━━━━━ Provided text

# PROXY Protocol & Peek Histogram (https://portunus.bybee.dev/en/docs/features/proxy-protocol)



Available since v0.10.0. Two additions:

1. Per-target **PROXY-protocol** prelude (v1 text or v2 binary).
2. A SNI ClientHello **peek-duration histogram** for SNI-mode listeners.

## PROXY protocol [#proxy-protocol]

### Why it exists [#why-it-exists]

Once traffic is relayed through a forwarder, the backend sees the TCP
connection as originating from the **forwarder's own IP**, not the real
client. The original `(src, dst)` tuple is lost at that hop, which breaks:

* **Audit / logging** — access logs record the forwarder IP, so you can
  no longer trace a request back to the real visitor.
* **IP-based controls** — rate limiting, WAF rules, geo-IP, and
  allow/deny lists all key off the client IP and silently misfire.

The PROXY protocol fixes this by sending the original address tuple to
the backend *before* any real payload, so the backend can recover the
client identity as if it were a direct connection.

━━━━━━━━━━

- [Problems to work on]
a – From the PROXY protocol page, return the passage starting with "Once traffic is" and going on through "a direct connection.", copied word for word.
b – According to the PROXY protocol page, whose IP address does the backend see a relayed TCP connection as coming from?
c – Translate this sentence from the PROXY protocol page into Spanish: "The PROXY protocol fixes this by sending the original address tuple to the backend before any real payload, so the backend can recover the client identity as if it were a direct connection."

━━━━━ Given data

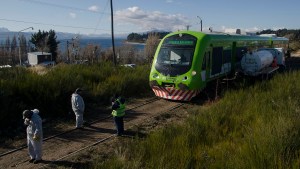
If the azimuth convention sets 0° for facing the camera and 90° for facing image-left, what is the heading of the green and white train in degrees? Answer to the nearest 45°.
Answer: approximately 45°

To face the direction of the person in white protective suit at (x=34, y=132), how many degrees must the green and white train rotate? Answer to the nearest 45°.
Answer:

━━━━━━━━━━

- [Solution list]
a –
Once traffic is relayed through a forwarder, the backend sees the TCP
connection as originating from the **forwarder's own IP**, not the real
client. The original `(src, dst)` tuple is lost at that hop, which breaks:

* **Audit / logging** — access logs record the forwarder IP, so you can
  no longer trace a request back to the real visitor.
* **IP-based controls** — rate limiting, WAF rules, geo-IP, and
  allow/deny lists all key off the client IP and silently misfire.

The PROXY protocol fixes this by sending the original address tuple to
the backend *before* any real payload, so the backend can recover the
client identity as if it were a direct connection.

b – The forwarder's own IP, not the real client's.

c – El protocolo PROXY soluciona esto enviando la tupla de direcciones original al backend antes de cualquier carga útil real, de modo que el backend pueda recuperar la identidad del cliente como si se tratara de una conexión directa.